Insider transactions at Dianthus Therapeutics (DNTH): Chief Financial & Business Officer Ryan Savitz executed and sold shares under a Rule 10b5-1 plan on 09/09/2025. He exercised a stock option to buy 20,000 shares at a $8.44 exercise price and simultaneously sold 20,000 shares at $35 per share. After these transactions, the reporting person beneficially owns 104,766 shares of common stock. The option award underlying the exercise vests over time, with 25% vested on 06/02/2023 and the remainder vesting monthly over the following three years. The filing was signed by an attorney-in-fact on 09/11/2025.

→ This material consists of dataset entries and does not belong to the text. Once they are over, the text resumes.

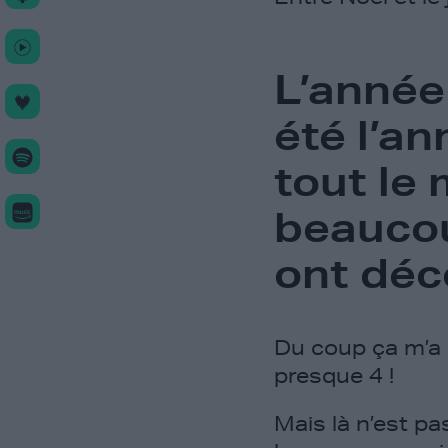
L’année
été l’a
tout le 
beaucou
ont dé
Du coup ça m’a 
presque 4 !
Mais là n’est pas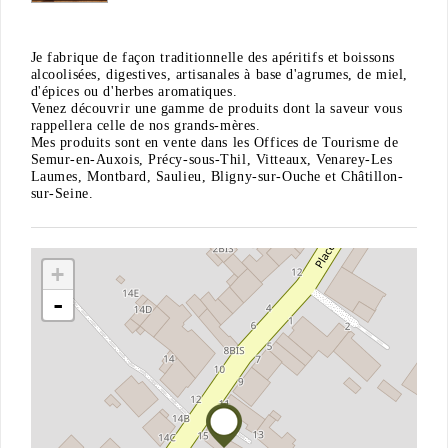
Je fabrique de façon traditionnelle des apéritifs et boissons
alcoolisées, digestives, artisanales à base d'agrumes, de miel,
d'épices ou d'herbes aromatiques.
Venez découvrir une gamme de produits dont la saveur vous
rappellera celle de nos grands-mères.
Mes produits sont en vente dans les Offices de Tourisme de
Semur-en-Auxois, Précy-sous-Thil, Vitteaux, Venarey-Les
Laumes, Montbard, Saulieu, Bligny-sur-Ouche et Châtillon-
sur-Seine.
+
-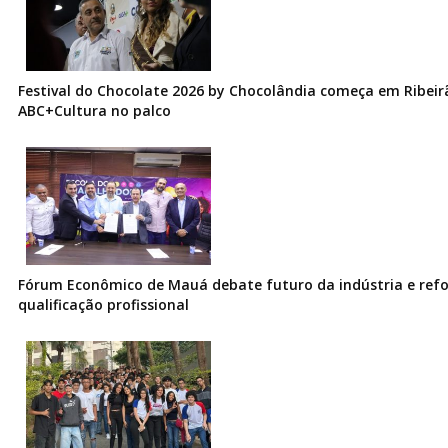
Festival do Chocolate 2026 by Chocolândia começa em Ribeir
ABC+Cultura no palco
Fórum Econômico de Mauá debate futuro da indústria e ref
qualificação profissional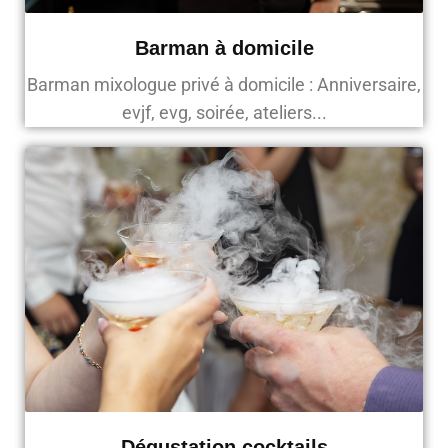
Barman à domicile
Barman mixologue privé à domicile : Anniversaire,
evjf, evg, soirée, ateliers...
Dégustation cocktails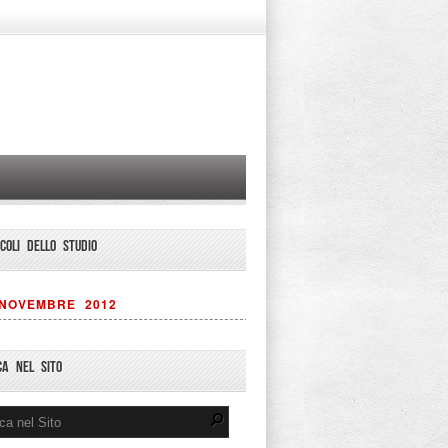
ICOLI DELLO STUDIO
NOVEMBRE 2012
CA NEL SITO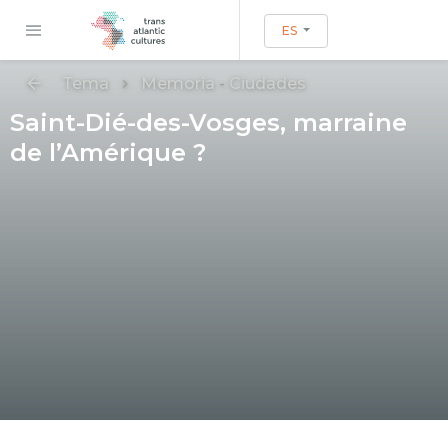
ES
Tema
Memoria
-
Ciudades
Saint-Dié-des-Vosges, marraine
de l’Amérique ?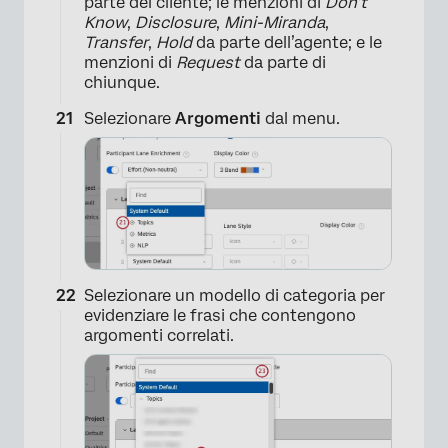
parte del cliente; le menzioni di
Don’t
×
Know
,
Disclosure
,
Mini-Miranda
,
Transfer
,
Hold
da parte dell’agente; e le
menzioni di
Request
da parte di
chiunque.
Selezionare
Argomenti
dal menu.
Selezionare un modello di categoria per
evidenziare le frasi che contengono
argomenti correlati.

Dianthus Therapeutics entered into an underwriting agreement to sell 6,487,879 shares of common stock at $33.00 per share and, in lieu of common stock to certain investors, pre-funded warrants to purchase 1,112,121 shares at $32.999 per pre-funded warrant. The company also granted the underwriters an option to buy up to an additional 1,140,000 shares of common stock at the public offering price, less underwriting discounts and commissions, and this option has been exercised in full. Net proceeds from this equity and pre-funded warrant offering, including the exercised option, are expected to be approximately $270.0 million after underwriting discounts, commissions, and estimated expenses. The securities are being issued off an effective shelf registration statement, with the offering expected to close on September 11, 2025.